Fenoxycarb (df 14) was detected in 14 inconsecutive day samples between D43 until D81; its concentrations were typically low, except for a maximum concentration of 370 ng/g pollen at D53. Fenoxycarb is an insect growth regulator used to control scale insects on fruits or other plants and is not approved for application to blooming crops in Germany (Pesticide Properties DataBase - PPDB 2020), because it is classified hazardous to bees and can have negative effects on bee brood (Czoppelt 1991; Aupinel et al. 2007). It could contaminate pollen by drifting onto flowers and herbs in the proximity of application on non-flowering crops.

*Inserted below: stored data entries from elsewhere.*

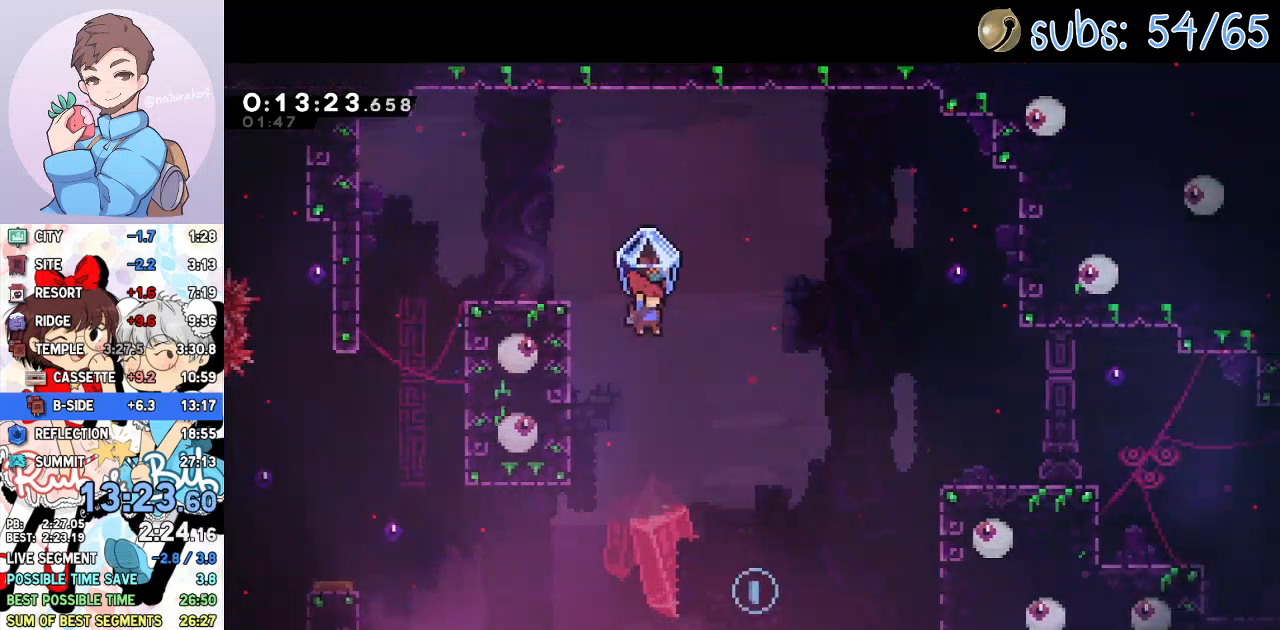
{"dt_ms": 500, "buttons": ["SQUARE", "DPAD_UP", "DPAD_RIGHT"], "left_stick": "center", "right_stick": "center", "events": [[483, "R2", "up"], [500, "DPAD_UP", "down"], [500, "SQUARE", "down"]]}
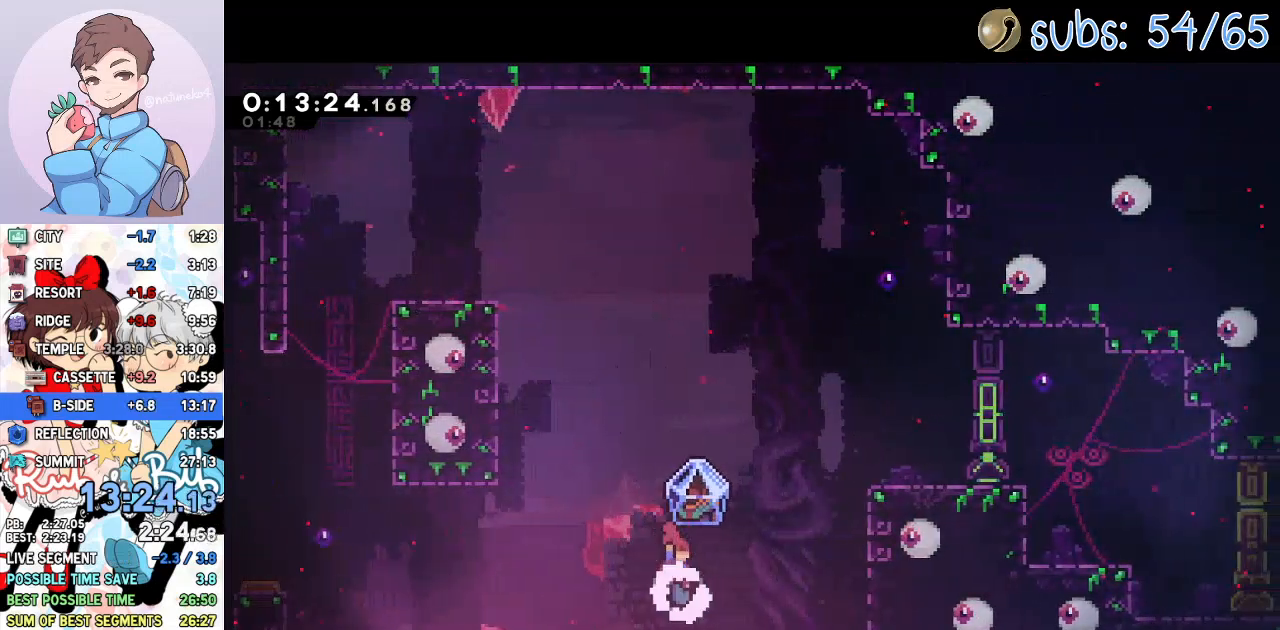
{"dt_ms": 500, "buttons": [], "left_stick": "center", "right_stick": "center", "events": [[133, "SQUARE", "up"], [183, "DPAD_UP", "up"], [467, "DPAD_RIGHT", "up"]]}
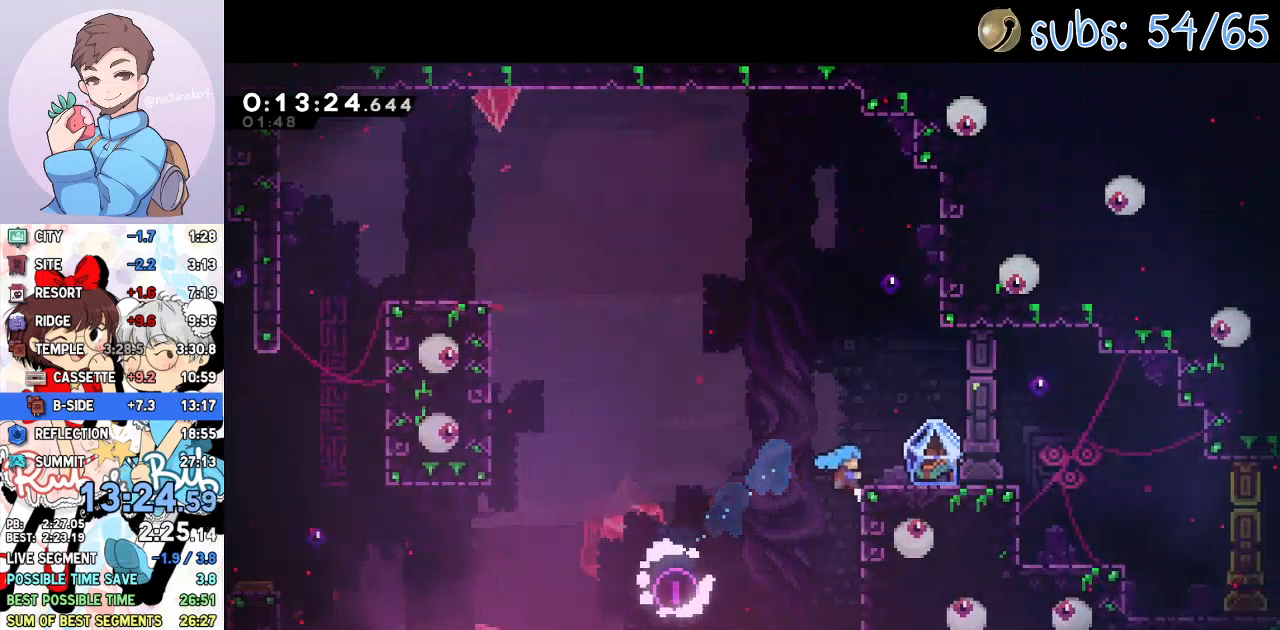
{"dt_ms": 500, "buttons": ["CROSS", "SQUARE", "DPAD_DOWN", "DPAD_RIGHT"], "left_stick": "center", "right_stick": "center", "events": [[17, "DPAD_RIGHT", "down"], [67, "R2", "down"], [83, "CROSS", "down"], [183, "CROSS", "up"], [217, "R2", "up"], [233, "DPAD_RIGHT", "up"], [417, "DPAD_DOWN", "down"], [417, "DPAD_RIGHT", "down"], [467, "SQUARE", "down"], [500, "CROSS", "down"]]}
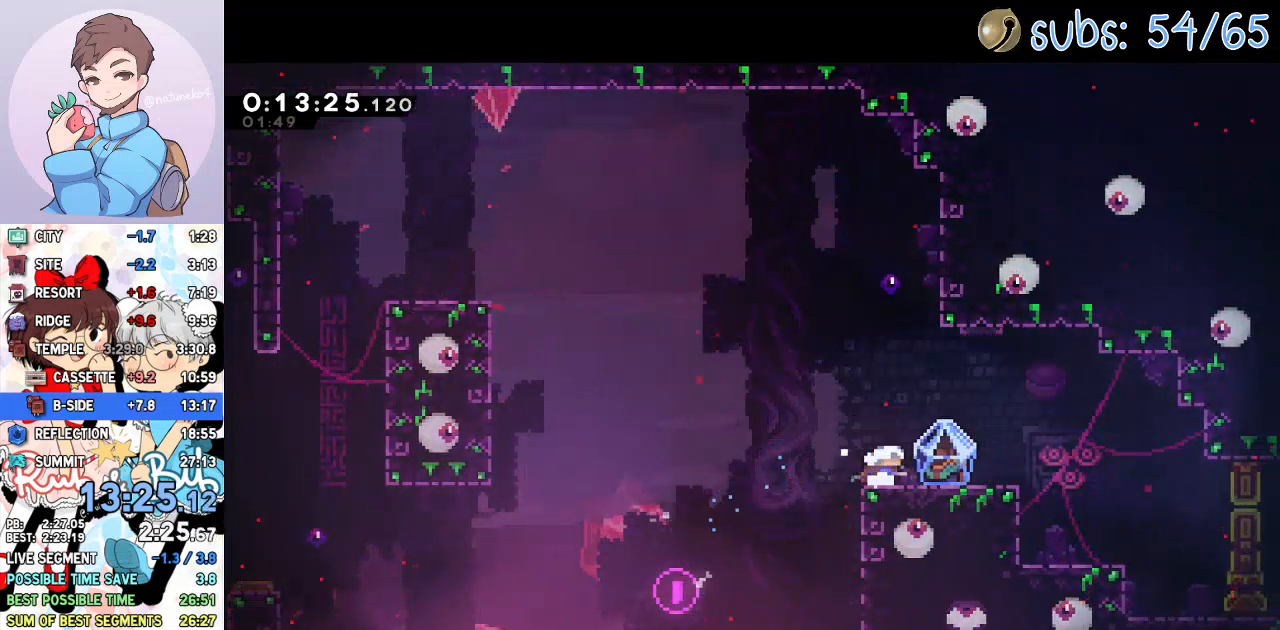
{"dt_ms": 500, "buttons": ["R2", "DPAD_RIGHT"], "left_stick": "center", "right_stick": "center", "events": [[33, "SQUARE", "up"], [67, "CROSS", "up"], [117, "DPAD_DOWN", "up"], [117, "R2", "down"]]}
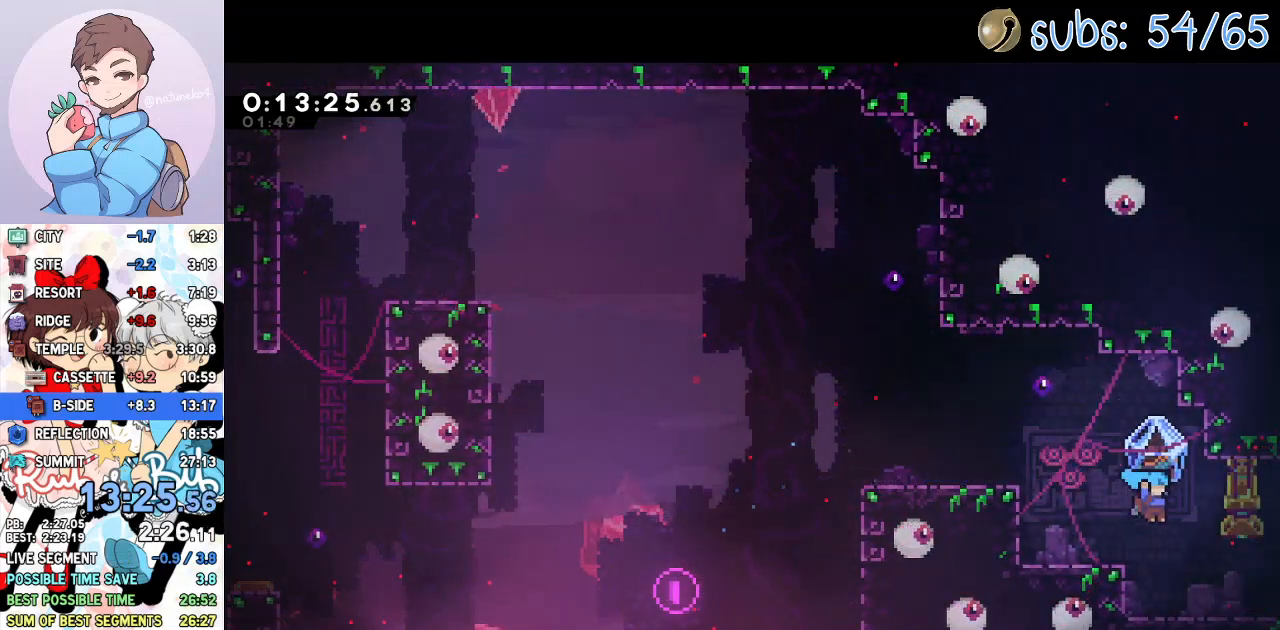
{"dt_ms": 500, "buttons": ["R2", "DPAD_RIGHT"], "left_stick": "center", "right_stick": "center", "events": []}
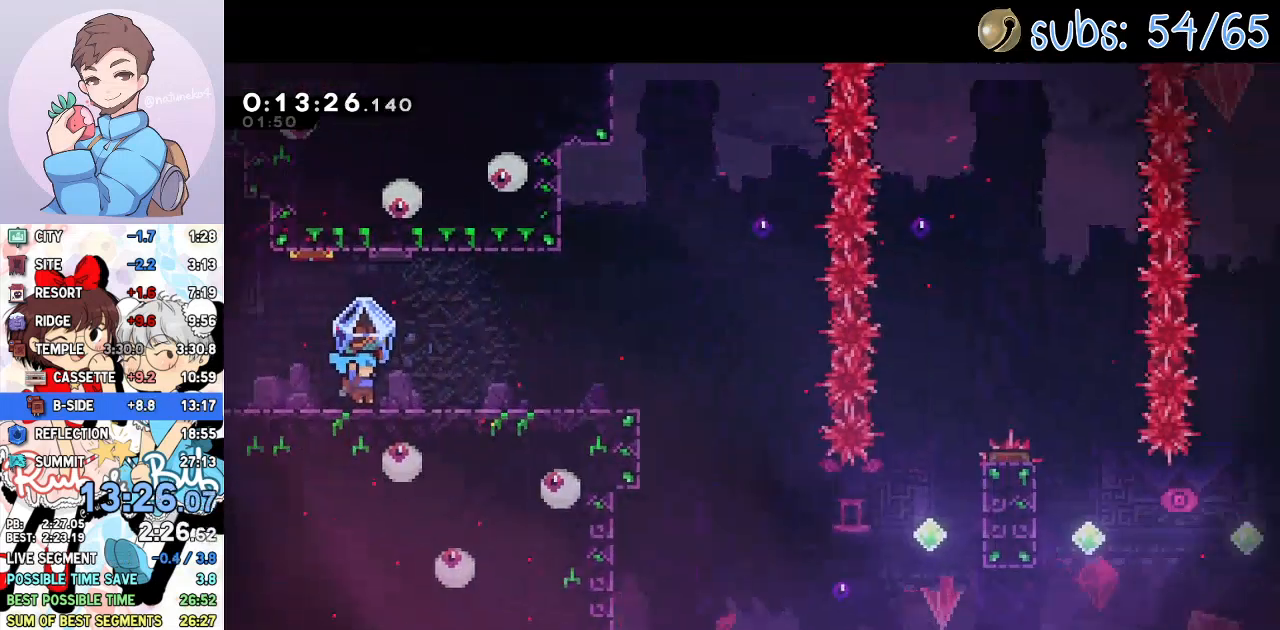
{"dt_ms": 500, "buttons": ["R2", "DPAD_RIGHT"], "left_stick": "center", "right_stick": "center", "events": [[333, "CROSS", "down"], [483, "CROSS", "up"]]}
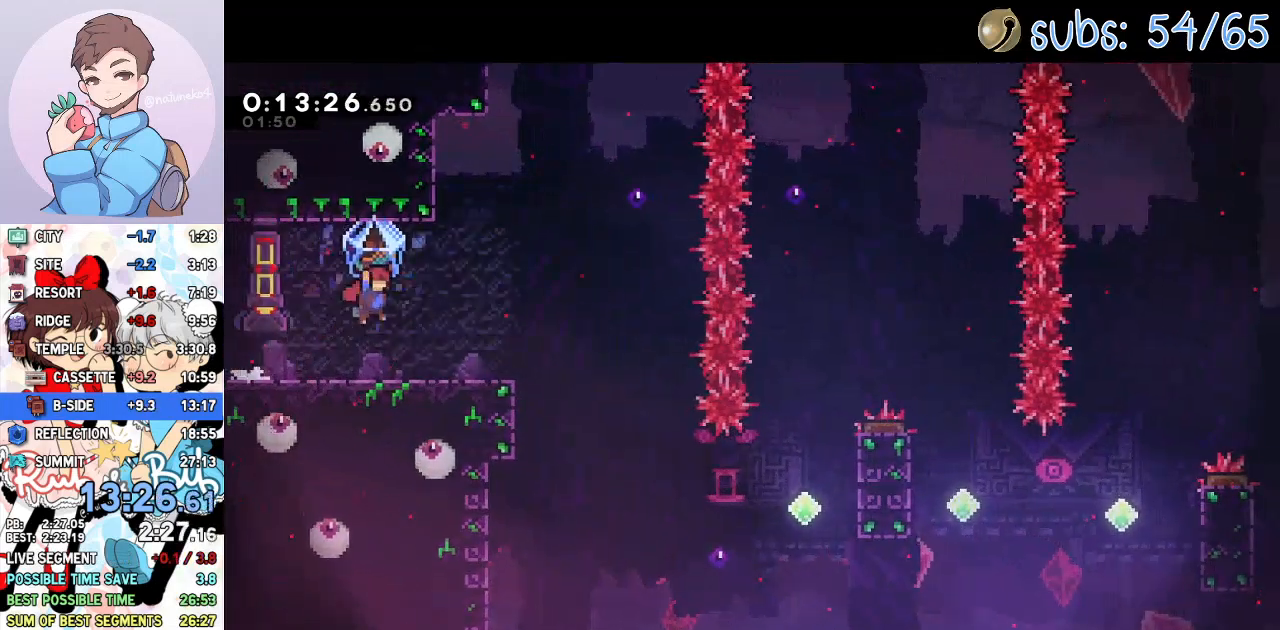
{"dt_ms": 500, "buttons": ["R2", "DPAD_RIGHT"], "left_stick": "center", "right_stick": "center", "events": []}
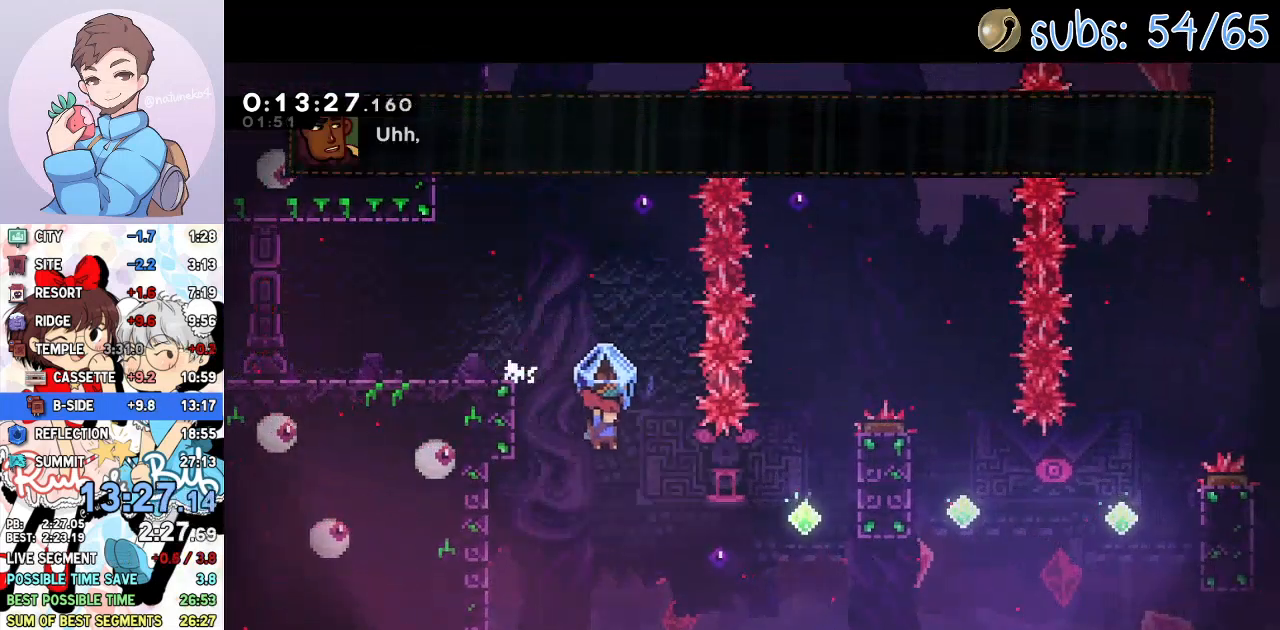
{"dt_ms": 500, "buttons": ["SQUARE", "DPAD_UP", "DPAD_RIGHT"], "left_stick": "center", "right_stick": "center", "events": [[100, "R2", "up"], [100, "SQUARE", "down"], [233, "SQUARE", "up"], [267, "DPAD_RIGHT", "up"], [433, "DPAD_RIGHT", "down"], [433, "DPAD_UP", "down"], [433, "SQUARE", "down"]]}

Chlorantraniliprole (df 25) was detected between D43 and D61 at moderate to low concentrations (e.g., 110 ng/g pollen at D50) except for 1 day. Similarly, the second period lasted from D74 to D81 and featured one daily pollen sample with a maximum value of 310 ng/g pollen on D75 (Fig. 3b, Table 1). The neonicotinoid thiacloprid (df 47) was one of the most frequently detected pesticides. Apart from one sample, it was continuously present in daily pollen samples from D1 to D49. Only for 2 days in April (D2 and D8), thiacloprid concentrations exceeded 200 ng/g pollen. The chitin synthesis inhibitor diflubenzuron (df 2) is not approved for application to blooming crops in Germany and was detected in two daily samples from D7 to D8, displaying widely varying concentrations of 120 and 10 ng/g pollen, respectively. Finally, picaridin (df 15) which is generally used as an insect repellent by humans and not as an agricultural pesticide was detected at low levels between D40 and D46. The maximum concentration of 120 ng/g pollen picaridin was determined during the last days of the study, referring to the period from D93 to D102 (Table S3). The beekeeper who collected the daily pollen samples could have been the unintended source of the picaridin contamination in the pollen samples, because he confirmed utilization of a potentially relevant insect repellent during summer.
Further five insecticides were detected with comparable low concentrations of < 100 ng/g pollen. Fenpyroximate (df 15), flonicamid (df 19), acetamiprid (df 11), and methiocarb (df 16) showed their highest concentrations between D2 and D28, while pirimicarb (df 3) was detected between D58 and D62 and again between D75 and D78 but only at lower concentrations (Figure S4b, Table S3).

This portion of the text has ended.